══ Supplied records

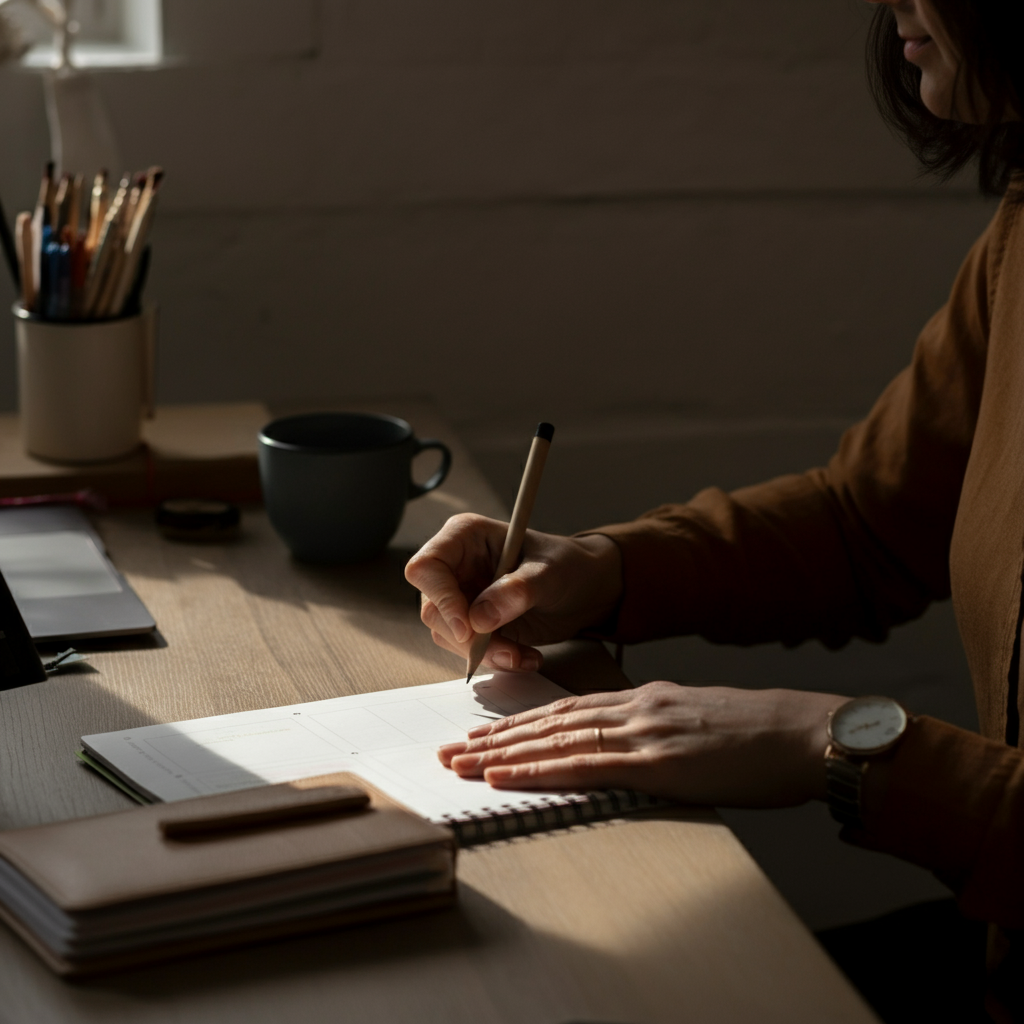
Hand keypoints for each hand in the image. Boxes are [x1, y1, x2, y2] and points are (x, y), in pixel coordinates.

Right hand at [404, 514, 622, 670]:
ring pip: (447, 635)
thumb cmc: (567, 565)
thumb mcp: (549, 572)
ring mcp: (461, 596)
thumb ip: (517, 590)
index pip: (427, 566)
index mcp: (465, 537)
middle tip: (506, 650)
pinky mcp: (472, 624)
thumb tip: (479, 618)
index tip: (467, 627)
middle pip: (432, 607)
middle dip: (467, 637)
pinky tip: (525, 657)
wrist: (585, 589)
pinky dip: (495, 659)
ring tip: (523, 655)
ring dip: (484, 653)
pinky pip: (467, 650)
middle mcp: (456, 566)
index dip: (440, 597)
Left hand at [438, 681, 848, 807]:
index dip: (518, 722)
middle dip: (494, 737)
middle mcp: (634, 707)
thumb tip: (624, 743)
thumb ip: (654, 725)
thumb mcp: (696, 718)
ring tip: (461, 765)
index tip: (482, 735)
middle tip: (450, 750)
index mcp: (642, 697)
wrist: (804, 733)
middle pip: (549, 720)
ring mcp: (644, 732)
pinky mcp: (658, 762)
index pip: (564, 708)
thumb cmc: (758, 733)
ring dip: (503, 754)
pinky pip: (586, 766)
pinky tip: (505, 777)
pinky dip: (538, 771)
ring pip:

════

(Your assignment) What this exercise asks for is every line of the data above with the word "middle".

(Answer below)
middle tip: (506, 650)
middle pip: (432, 607)
middle dip: (467, 637)
middle mcp: (456, 566)
middle dip: (494, 737)
middle mcp: (634, 707)
middle tip: (450, 750)
middle pip: (549, 720)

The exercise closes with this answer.